Госпожа Мишель, не ведавшая, сколь счастливым жребием для нее был брак с таким человеком, как вы, позволила ухаживать за собой Вилландри. Тому Вилландри, младшего брата которого убил Миоссан. Проведав кое о чем, вы хотели было бросить ее в канал Сукарьера; но полной уверенности у вас еще не было, и, будучи в сущности не злым человеком, вы решили подождать более убедительного доказательства. Это доказательство появилось в связи с волосяным браслетом, подаренным ею Вилландри. На этот раз, поскольку у вас была улика — письмо, написанное от начала до конца ее рукою и не оставлявшее сомнений в вашем несчастье, — вы отвели ее в парк, обнажили кинжал и велели молиться Богу. Это была уже не угроза бросить ее в канал; ваша жена поняла, насколько это серьезно. Вы действительно нанесли ей удар кинжалом; по счастью, ей удалось заслониться рукой, но у нее отрезаны были два пальца. Вид ее крови вызвал у вас жалость; вы сохранили неверной жизнь и отослали ее обратно в Лотарингию. Что касается Вилландри, то именно из-за милосердия, проявленного вами к жене, вы решили быть беспощадны к любовнику; во время мессы в церкви минимов на Королевской площади вы вошли в церковь, дали ему пощечину и обнажили шпагу. Но он, не желая совершать святотатство, не стал обнажать свою. По правде сказать, он не очень стремился драться с вами и даже сказал: «Я бы заколол его кинжалом, будь у меня прочная репутация, но, к несчастью, она не такова, поэтому я должен драться». И действительно, он вас вызвал; и, как будто вы были настоящим сыном господина де Бельгарда и обладали столь же неважной памятью, как он, поединок состоялся на Королевской площади — там же, где дрались Бутвиль и маркиз де Бёврон. Я знаю, что вы вели себя образцово, приняли все условия вашего противника и он отделался полученными от вас шестью колотыми и столькими же рублеными ударами. Но Бутвиль тоже вел себя образцово, однако это не помешало тому, что я приказал отрубить ему голову; я сделал бы то же самое с вами, если бы вы были не просто господином Мишелем, а действительно Пьером де Бельгардом, маркизом де Монбрёном, сеньором де Сукарьером. Ибо вы превзошли Бутвиля, обнажив оружие в храме, а за это вам отрубили бы руку, прежде чем отрубить голову, слышите, дорогой мой господин Мишель?

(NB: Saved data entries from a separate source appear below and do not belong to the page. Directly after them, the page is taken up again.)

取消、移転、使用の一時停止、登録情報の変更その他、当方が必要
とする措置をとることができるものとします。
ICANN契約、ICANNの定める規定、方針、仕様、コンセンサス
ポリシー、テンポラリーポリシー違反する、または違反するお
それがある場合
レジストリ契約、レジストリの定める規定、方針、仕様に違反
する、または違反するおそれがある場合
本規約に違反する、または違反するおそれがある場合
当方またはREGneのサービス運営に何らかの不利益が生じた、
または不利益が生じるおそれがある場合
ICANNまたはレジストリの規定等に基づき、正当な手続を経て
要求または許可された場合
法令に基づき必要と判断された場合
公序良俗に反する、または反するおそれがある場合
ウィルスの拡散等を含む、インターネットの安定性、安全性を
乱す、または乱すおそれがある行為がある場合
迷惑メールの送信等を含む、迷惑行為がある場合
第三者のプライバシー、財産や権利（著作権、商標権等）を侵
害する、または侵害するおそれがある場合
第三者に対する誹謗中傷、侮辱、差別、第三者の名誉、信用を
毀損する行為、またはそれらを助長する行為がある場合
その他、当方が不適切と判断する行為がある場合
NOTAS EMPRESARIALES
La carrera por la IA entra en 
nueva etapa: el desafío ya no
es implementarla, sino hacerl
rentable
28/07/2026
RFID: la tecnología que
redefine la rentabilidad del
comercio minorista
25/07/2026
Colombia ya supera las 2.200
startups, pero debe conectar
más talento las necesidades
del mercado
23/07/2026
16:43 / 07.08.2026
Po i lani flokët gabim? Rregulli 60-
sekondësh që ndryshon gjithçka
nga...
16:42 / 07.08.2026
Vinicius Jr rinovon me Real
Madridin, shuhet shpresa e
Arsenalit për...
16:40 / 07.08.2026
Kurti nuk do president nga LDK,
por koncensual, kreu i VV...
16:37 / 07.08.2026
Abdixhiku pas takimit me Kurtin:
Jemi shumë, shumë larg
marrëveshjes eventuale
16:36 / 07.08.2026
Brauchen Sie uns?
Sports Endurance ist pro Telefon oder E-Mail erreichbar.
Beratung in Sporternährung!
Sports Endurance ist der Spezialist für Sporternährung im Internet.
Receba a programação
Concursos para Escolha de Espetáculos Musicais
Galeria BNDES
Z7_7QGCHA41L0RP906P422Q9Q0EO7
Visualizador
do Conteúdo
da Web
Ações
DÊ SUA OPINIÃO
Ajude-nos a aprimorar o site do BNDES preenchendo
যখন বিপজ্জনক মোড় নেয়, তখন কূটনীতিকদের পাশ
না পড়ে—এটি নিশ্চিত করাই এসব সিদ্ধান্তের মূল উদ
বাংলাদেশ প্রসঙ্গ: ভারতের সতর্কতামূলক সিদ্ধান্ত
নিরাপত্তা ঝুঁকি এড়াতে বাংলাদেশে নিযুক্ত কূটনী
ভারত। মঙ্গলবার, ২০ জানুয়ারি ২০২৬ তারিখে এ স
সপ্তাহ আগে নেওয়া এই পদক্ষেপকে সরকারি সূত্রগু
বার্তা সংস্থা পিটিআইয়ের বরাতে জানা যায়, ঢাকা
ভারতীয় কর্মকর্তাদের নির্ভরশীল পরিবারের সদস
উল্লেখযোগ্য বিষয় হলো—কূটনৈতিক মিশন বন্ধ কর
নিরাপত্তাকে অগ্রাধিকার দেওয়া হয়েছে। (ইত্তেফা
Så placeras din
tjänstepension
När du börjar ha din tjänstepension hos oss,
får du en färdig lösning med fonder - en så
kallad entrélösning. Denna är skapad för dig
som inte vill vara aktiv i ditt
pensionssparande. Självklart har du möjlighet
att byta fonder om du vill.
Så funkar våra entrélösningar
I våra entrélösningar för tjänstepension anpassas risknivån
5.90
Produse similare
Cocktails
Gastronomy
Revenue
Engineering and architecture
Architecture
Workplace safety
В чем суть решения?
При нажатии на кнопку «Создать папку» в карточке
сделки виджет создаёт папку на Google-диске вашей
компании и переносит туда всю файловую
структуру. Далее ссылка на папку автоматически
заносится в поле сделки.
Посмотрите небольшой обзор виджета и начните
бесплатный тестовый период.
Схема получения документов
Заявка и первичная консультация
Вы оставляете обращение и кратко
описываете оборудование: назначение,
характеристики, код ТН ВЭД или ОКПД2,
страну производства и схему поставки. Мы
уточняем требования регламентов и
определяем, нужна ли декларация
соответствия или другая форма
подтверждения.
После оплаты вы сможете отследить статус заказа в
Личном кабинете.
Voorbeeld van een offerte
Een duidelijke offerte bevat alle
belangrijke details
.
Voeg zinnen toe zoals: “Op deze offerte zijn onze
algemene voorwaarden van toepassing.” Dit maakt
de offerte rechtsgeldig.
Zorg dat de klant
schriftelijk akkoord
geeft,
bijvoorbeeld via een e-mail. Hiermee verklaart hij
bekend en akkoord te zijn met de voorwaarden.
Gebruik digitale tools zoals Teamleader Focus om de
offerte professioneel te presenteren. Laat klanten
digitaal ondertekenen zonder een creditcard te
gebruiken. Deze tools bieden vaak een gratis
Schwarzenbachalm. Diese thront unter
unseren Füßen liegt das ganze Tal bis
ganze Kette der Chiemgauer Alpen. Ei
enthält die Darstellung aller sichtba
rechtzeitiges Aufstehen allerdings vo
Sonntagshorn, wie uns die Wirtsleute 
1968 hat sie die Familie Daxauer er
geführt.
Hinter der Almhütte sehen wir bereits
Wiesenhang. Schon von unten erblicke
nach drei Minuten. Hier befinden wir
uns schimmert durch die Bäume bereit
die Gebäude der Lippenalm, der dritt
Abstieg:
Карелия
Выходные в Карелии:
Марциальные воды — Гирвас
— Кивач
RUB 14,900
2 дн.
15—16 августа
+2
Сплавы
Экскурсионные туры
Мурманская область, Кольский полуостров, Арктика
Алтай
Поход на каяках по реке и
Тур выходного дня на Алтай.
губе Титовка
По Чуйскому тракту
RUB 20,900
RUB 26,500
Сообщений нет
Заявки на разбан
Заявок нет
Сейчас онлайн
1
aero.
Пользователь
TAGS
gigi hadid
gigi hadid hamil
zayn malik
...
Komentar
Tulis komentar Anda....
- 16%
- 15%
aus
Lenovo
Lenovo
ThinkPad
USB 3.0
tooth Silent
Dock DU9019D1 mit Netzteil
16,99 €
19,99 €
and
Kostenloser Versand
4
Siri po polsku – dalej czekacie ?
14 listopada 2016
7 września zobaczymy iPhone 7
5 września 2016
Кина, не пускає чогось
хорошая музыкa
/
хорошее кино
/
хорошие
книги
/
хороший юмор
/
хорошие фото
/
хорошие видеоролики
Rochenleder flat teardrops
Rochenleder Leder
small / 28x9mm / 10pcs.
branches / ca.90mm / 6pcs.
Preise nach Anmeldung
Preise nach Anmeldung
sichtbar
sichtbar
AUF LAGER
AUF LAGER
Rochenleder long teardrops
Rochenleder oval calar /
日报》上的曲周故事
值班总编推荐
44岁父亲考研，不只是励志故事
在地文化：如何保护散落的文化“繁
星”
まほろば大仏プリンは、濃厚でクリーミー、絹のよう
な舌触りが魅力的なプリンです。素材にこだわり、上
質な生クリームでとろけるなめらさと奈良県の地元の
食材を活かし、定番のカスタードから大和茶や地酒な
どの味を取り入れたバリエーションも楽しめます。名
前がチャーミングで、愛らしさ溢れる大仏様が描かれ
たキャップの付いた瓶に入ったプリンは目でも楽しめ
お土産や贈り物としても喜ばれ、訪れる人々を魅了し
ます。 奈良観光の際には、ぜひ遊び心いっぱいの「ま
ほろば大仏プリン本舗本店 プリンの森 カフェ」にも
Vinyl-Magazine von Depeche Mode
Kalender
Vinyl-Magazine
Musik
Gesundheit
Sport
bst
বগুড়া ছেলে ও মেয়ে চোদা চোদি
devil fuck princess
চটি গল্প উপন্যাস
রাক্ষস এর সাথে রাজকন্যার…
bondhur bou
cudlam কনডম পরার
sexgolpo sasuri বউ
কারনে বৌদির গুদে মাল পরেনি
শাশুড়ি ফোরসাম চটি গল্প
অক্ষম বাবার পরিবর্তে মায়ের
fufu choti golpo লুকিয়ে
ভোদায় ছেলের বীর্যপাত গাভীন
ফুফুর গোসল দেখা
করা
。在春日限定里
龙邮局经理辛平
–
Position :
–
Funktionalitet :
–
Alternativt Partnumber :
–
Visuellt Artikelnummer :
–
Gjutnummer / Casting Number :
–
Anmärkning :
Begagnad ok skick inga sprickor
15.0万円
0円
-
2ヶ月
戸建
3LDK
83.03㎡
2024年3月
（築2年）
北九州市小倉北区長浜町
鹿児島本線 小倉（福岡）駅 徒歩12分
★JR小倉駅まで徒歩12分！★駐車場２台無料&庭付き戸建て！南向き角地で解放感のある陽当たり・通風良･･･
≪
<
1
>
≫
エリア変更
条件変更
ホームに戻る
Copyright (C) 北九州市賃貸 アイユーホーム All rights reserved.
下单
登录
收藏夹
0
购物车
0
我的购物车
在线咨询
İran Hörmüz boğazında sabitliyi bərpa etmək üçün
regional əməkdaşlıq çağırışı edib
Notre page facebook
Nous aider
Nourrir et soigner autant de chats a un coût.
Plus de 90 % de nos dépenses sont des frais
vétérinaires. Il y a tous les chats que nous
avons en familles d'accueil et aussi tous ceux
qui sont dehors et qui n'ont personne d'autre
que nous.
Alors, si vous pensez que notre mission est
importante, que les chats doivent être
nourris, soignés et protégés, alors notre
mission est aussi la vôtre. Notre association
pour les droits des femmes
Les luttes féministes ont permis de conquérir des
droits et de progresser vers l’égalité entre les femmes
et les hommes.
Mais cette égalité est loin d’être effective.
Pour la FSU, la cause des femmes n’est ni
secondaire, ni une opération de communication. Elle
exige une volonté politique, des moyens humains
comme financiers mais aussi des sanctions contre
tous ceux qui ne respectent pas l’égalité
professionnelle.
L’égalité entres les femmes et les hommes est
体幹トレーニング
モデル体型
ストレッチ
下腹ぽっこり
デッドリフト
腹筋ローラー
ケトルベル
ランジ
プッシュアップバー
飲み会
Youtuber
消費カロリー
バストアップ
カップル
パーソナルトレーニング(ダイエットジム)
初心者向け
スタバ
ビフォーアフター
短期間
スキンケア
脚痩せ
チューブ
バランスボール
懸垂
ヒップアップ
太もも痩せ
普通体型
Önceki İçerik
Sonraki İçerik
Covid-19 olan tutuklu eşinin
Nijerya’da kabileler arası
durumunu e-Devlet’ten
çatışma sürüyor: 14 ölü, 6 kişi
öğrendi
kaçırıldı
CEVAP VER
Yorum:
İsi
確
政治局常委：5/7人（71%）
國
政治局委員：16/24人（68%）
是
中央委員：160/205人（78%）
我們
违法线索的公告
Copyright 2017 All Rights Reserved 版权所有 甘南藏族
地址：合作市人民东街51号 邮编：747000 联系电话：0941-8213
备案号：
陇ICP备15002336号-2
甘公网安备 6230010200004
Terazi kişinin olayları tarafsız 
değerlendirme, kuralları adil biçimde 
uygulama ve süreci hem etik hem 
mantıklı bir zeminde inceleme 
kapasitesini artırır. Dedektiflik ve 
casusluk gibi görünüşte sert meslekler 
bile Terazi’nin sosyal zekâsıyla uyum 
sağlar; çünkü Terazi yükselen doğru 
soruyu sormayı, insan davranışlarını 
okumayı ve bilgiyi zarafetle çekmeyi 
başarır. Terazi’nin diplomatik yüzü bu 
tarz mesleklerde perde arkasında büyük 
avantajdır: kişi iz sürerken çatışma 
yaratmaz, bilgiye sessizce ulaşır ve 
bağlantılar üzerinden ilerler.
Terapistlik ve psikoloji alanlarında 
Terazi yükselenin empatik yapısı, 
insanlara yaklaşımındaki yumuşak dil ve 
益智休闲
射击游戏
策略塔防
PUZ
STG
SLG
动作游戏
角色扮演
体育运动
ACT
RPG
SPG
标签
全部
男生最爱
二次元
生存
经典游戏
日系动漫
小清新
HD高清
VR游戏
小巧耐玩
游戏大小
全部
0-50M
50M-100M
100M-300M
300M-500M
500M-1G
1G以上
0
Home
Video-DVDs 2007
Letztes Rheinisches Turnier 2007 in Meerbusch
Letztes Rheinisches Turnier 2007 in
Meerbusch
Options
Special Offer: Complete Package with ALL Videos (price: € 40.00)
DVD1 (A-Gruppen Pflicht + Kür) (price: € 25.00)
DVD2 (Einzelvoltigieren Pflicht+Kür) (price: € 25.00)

— Да, еще бы! Слышу, монсеньер, — отвечал Сукарьер, — и должен сказать, что мне приходилось слышать за свою жизнь более веселые разговоры.
— Тем лучше, ибо вы на этом не остановились; сегодня вечером вы повторили то же самое с бедным маркизом Пизани; право же, надо взбеситься, чтобы драться с таким полишинелем.